By Mark Shenk
(Bloomberg) — Oil closed at the lowest level in more than six years in New York amid speculation that demand may slip as economies slow, and Iran said OPEC output may climb to a record.
West Texas Intermediate futures fell 1.5 percent after manufacturing in the New York region unexpectedly shrank, and Japan’s economy contracted last quarter. The Organization of Petroleum Exporting Countries may boost production to 33 million barrels a day after Iran’s international export restrictions are removed, according to the nation’s OPEC representative.
Oil has slumped more than 30 percent from this year’s peak in June on speculation the global surplus will be prolonged. While U.S. crude stockpiles fell a third week through Aug. 7, supplies remain more than 90 million barrels above the five-year average for this time of year. The number of rigs seeking oil in the U.S. rose last week, Baker Hughes Inc. data show.
“There’s nothing on the economic front pointing to increasing demand,” Michael Lynch, president of Strategic Energy & Economic Research in Winchester, Massachusetts, said by phone. “The return of Iranian oil is expected to add to the surplus of supply.”
WTI for September delivery dropped 63 cents to settle at $41.87 a barrel on the New York Mercantile Exchange.
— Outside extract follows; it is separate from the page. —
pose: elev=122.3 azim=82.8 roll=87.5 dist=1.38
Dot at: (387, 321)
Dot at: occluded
It was the lowest close since March 2009. The volume of all futures traded was 9.4 percent above the 100-day average at 2:45 p.m. Futures are down 21 percent this year.
Brent for October settlement fell 45 cents, or 0.9 percent, to end the session at $48.74 a barrel on the London-based ICE Futures Europe exchange. The European benchmark crude traded at a $6.33 premium to WTI for the same month.
A technical indicator shows prices have probably dropped too quickly to sustain further losses. WTI’s 14-day relative strength index is about 25, below 30 for the fifth straight day, data compiled by Bloomberg show. Brent’s 14-day RSI was near 29. A reading below 30 typically signals the market is oversold.
“The market is oversold after falling $20 in a relatively short time,” Phil Flynn, senior market analyst for Price Futures Group Inc. in Chicago, said by phone. “You can expect little rallies when a market has fallen so much.”
Manufacturing in the New York region slumped at the fastest pace since the last recession, damping optimism in the economy as the Federal Reserve considers raising interest rates at its next meeting.
Prices also declined after Japan’s gross domestic product fell an annualized 1.6 percent last quarter, the Cabinet Office said on Monday. China’s shock devaluation of its currency last week focused investors on the vulnerability of other economies in the region.
“Shaky demand is the focus right now,” John Kilduff, a partner at Again Capital LLC, a New York-based hedge fund, said by phone. “With the Japanese economy now contracting, you have to worry that the Chinese problems are spreading. We could be looking at the start of an Asia-wide slowdown.”
The global oil market is already in surplus by about 3 million barrels a day, with Saudi Arabia and Iraq responsible for OPEC’s oversupply in the past six months, Iran’s state-run Islamic Republic News Agency reported Sunday, citing the nation’s OPEC representative Mehdi Asali.
Drillers in the U.S. have added rigs to fields for the fourth straight week, Baker Hughes said on its website on Friday. While the number of active machines has climbed to 672, the total count is still down almost 60 percent since December.
“Supplies are unrelenting,” Bill O’Grady, chief market strategist at Confluence Investment Management in St. Louis, which oversees $3.4 billion, said by phone. “The Empire State index was abysmal and the driving season is coming to an end, so we’re looking ahead to weaker demand.”